→ **INPUT DATA**:
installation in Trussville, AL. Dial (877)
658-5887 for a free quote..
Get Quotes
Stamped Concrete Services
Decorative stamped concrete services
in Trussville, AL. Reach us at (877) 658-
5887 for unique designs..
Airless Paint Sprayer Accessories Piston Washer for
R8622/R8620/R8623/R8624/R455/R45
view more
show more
==
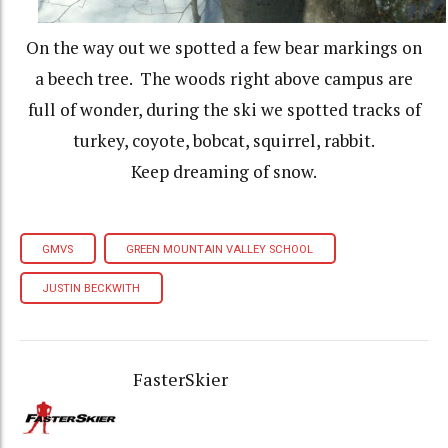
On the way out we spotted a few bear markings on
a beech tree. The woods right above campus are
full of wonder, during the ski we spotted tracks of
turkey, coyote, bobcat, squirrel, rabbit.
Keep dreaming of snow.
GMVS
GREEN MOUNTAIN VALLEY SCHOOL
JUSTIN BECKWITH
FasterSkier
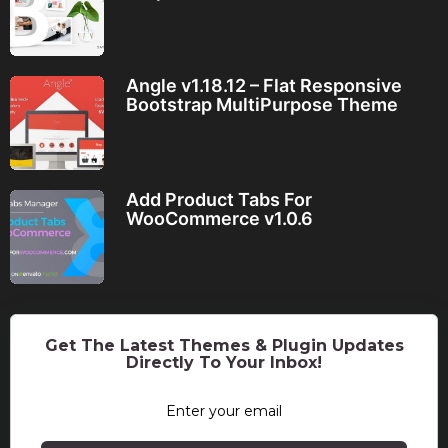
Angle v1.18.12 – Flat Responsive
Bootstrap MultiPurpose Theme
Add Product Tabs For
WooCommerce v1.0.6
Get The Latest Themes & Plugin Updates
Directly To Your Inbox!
---
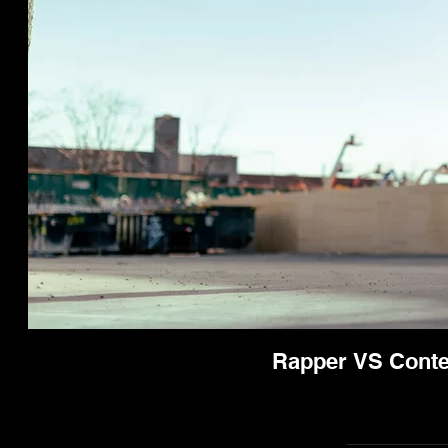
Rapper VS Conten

→ **ASSIGNED TASK**: Go through the listing, and whenever a line contains the string "spotted", copy that line.

→ **EXERCISE RESPONSE**:
On the way out we spotted a few bear markings on
full of wonder, during the ski we spotted tracks of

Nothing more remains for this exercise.